How to build a customer focused Operations team
By Christine Armstrong, Director of Operations
For those Account Managers working with Enterprise customers, you know all about the time and care that goes into to nurturing that relationship for a long term, trusted advisor partnership. It can be hard to feel confident handing off your project when it comes time for execution. It requires a lot of trust in your team. That was how I felt as an Account Manager when my CEO came to me almost 3 years ago and asked me to take on the role of Operations Director.
My inquisitive nature and Type-A personality was limiting my ability to hand off my projects. I felt that I had to keep my fingers in it to see it through to completion and success.
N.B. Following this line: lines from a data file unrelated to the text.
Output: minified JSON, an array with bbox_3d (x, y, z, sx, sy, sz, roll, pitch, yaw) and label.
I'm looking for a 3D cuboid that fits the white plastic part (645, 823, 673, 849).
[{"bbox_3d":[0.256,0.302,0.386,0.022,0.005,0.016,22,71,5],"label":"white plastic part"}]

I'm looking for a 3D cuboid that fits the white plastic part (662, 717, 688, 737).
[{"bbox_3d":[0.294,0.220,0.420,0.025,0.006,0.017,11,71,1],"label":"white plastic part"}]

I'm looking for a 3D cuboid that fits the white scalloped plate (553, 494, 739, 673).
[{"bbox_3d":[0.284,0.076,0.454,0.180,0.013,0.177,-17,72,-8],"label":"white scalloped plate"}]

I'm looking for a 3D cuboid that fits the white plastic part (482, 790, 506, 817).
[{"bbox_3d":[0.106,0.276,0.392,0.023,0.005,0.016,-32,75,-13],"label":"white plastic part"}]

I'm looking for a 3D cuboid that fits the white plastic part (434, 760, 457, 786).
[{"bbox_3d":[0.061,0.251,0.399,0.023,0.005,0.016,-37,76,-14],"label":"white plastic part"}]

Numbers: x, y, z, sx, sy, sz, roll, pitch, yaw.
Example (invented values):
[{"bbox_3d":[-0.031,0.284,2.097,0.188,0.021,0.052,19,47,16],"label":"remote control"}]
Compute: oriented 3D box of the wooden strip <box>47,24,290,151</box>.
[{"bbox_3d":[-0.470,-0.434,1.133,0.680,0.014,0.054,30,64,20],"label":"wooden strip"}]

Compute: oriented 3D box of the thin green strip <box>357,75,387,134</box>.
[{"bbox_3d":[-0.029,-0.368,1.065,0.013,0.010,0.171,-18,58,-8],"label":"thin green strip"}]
Along the way, I was noticing and suggesting areas for process improvement, so naturally, I graduated into the role where I was shaping the definition of the structure, roles and processes for the national operations organization.
My CEO’s customer driven strategy:
He suggested I keep ownership of one major account to continue managing in a sales capacity while I was building a new and improved Operations organization. To align with our corporate culture of “holding expert ability to make the tough stuff seamless to our customers”, I was handed the mandate to maintain a balance between internal process definition and customer experience. By keeping my head grounded in my customer interactions, keeping up with technology changes, understanding contract challenges and paperwork frustrations, I was able to help focus my Operations team on executing every transaction with integrity and attention to detail for internal consumption and customer confidence.
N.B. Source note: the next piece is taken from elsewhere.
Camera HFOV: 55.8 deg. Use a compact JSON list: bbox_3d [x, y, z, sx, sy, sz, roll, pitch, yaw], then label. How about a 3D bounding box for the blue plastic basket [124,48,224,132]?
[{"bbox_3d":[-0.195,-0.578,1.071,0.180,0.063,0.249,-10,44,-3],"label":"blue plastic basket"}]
Improving efficiencies for internal staff by developing experts:
When I put my Operations hat on, the first change I made was to remove the Contract Renewal process from the Account Managers responsibility and built out that capacity into a Contracts Department within Operations. It was the thing I dreaded most while in my Account Management role. It is time consuming and highly complex which makes it difficult to do when you are not constantly immersed in the tools. It requires an expert. So we developed the expertise and have seen the benefits every single day, and our customers and vendor partners have enjoyed those benefits alongside us. With this function, Operations became a customer facing profit center for the organization and an efficiency enabler for Sales. Customer win/Vendor win/Combat win.
Setting the stage for operational success:
The first line of defense for proper execution of an order is to ensure the right people have the right information. Purchasing is the first department to receive the documentation agreed upon between the Account team and the customer. By creating the role of “police officer” in this function to ensure all the required documentation is prepared, Purchasing becomes the maestro to orchestrate the delivery of goods, coordinate the information required for the services and contracts team to execute, and all the nuances for accurate invoicing. Data integrity is key to a smooth transition throughout the quote-to-cash cycle and having experts at the helm sets our team up for success to meet the customer’s expectations and delivery timeframe with internal checks and balances for a closed loop process. With so many things to consider, it is no small task so the importance of this role cannot be underestimated.
The customer is built into every process:
In our weekly Operations staff meetings, our mantra is “know what you are affecting”. Every time you push a button, you affect something. It may affect another person’s function, our services, our tools, our ability to report accurately, the validity of an invoice or our customer’s experience. Becoming an expert in our processes and continually improving them is our collective task every day.
In a Service Organization, meeting deadlines and customer expectations is mandatory. Success is measured on flexibility to maneuver and adapt to change so problems can be resolved before there is an impact to service. The fluid team we have built is beautiful to watch in action when we face a challenge.
An Operations team that is as committed to the customer as the Sales team is a secret to success. The customer comes first, middle and last so they can be handled throughout the cycle with confidence from all stakeholders in the relationship. This strategy passes my litmus test proving “everyone is in sales”, especially if you are in the business of attracting and retaining customers.